84 morts d’un coup, sans armes, sans déploiement de grands moyens humains et matériels, c’est un formidable succès pour la « planète islamiste ». L’exploit va encourager beaucoup de jeunes radicalisés à passer à l’action, à tenter de faire aussi bien, sinon mieux. l’esprit d’émulation les travaille réellement au corps. Le choix de la date montre, comme chaque fois, combien les islamistes accordent d’importance au symbole. Là, ils ont fait fort : le 14-Juillet ! Il n’y a pas date plus importante pour la France !On a envie de crier, « je suis la France », « je suis Nice » pour dire sa peine et sa solidarité, mais on sait déjà que ça ne sert à rien, le temps de la prise de conscience n’est pas encore arrivé. Ce jour, il suffira d’un seul mot pour que la peur et la défaite changent de camp.Que va-t-il alors se passer ? Rien. On va enterrer les morts et soigner les blessés et la vie reprendra son cours cahin-caha. On renforcera le dispositif sécuritaire d’un petit cran, mais pas plus, ça coûte horriblement cher, ces gadgets qu’on installe partout et évidemment pour rien. Les services de sécurité, déjà épuisés, devront encore prendre sur eux, faire plus avec moins, et espérer que le pouvoir politique ait une idée avant que tout casse. Les états-majors vont beaucoup se demander s’il faut mettre la sécurité, le terrorisme et l’islamisme au cœur de la campagne présidentielle ou au contraire regarder ailleurs, vers le Brexit.Sur le plan technique, il y aura des évolutions dans l’action terroriste, il faudra les suivre attentivement. Chaque terrorisme a besoin d’inventer son mode opératoire à lui, qui sera sa signature et qui produira l’effet le plus important pour le coût le plus bas. Tant qu’il n’a pas « son truc », il se sent comme diminué, ne pouvant pas entrer pleinement dans son rôle de héros exceptionnel. Pour le moment chaque groupe ou individu terroriste fait ce qu’il veut, comme il peut.
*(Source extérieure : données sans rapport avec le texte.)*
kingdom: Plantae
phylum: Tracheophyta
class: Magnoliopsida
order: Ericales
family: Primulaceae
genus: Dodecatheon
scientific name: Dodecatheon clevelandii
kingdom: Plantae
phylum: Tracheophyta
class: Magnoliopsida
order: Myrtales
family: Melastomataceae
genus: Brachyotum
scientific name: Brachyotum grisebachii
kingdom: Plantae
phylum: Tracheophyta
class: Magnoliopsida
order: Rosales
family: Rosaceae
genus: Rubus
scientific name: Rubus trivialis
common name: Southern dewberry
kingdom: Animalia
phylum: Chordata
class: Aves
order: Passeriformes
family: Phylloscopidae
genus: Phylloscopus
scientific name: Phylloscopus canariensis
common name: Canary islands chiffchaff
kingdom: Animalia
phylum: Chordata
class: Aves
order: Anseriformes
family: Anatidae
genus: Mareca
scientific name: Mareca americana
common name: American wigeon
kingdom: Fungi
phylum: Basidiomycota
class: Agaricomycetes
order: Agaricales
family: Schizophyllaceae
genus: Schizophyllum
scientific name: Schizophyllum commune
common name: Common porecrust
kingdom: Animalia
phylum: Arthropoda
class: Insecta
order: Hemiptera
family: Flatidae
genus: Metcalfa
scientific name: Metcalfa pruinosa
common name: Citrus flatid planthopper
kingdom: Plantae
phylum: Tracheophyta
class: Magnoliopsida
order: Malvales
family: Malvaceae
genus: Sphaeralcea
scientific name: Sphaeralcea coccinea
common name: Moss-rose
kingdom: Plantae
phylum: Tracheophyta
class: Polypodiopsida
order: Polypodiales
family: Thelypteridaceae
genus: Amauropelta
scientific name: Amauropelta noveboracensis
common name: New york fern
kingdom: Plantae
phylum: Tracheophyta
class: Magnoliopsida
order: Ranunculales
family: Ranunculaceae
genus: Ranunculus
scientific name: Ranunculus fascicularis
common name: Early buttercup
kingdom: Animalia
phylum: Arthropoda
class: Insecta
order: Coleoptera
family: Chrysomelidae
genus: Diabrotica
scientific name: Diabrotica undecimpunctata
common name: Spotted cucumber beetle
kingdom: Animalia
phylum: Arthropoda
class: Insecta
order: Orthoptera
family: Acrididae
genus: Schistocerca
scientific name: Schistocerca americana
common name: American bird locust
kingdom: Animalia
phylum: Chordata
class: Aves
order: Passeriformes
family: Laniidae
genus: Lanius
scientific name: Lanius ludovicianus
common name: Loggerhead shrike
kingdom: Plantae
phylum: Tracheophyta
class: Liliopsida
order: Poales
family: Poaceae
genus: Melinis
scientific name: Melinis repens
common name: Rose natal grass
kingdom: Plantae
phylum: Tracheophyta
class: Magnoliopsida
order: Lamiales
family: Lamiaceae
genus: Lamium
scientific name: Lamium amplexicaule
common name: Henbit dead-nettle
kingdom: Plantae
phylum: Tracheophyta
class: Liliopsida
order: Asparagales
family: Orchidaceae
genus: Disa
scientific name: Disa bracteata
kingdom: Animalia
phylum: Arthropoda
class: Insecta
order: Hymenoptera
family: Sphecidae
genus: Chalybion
Ils ne savent pas mais autour d’eux et au-dessus d’eux s’opèrent des processus d’agrégation, d’organisation, de reproduction.

La bataille d’Alger

En Algérie, durant la bataille d’Alger (1957), le FLN après avoir usé de diverses méthodes (attentat au pistolet, égorgement, incendie, le tout improvisé plutôt que réfléchi et planifié…) a trouvé la méthode qui allait être sa signature, qui donnerait l’effet le plus grand (action psychologique sur les populations, nombre de victimes, retentissement médiatique, destruction de lieux qui symboliseraient la vilenie de l’ennemi…), pour le coût le plus bas (la mort éventuelle du terroriste ou du commando). Ce fut l’attentat à la bombe dans des cafés phares de la capitale, très courus par la bourgeoise algéroise (La Cafétéria, Le Milk Bar, L’Otomatic, Le Coq Hardi), commis par de jeunes Algériennes se faisant passer pour des Européennes délurées. En adoptant une seule méthode, facile à mettre en œuvre, le FLN allait cependant donner à l’armée française une base de travail et d’enquête qui allait aboutir au démantèlement du réseau « bombes », créé par Yacef Saadi, le responsable de l’action armée du FLN à Alger. La bataille d’Alger aura duré neuf mois, au terme desquels le FLN a cessé toute action armée dans la capitale.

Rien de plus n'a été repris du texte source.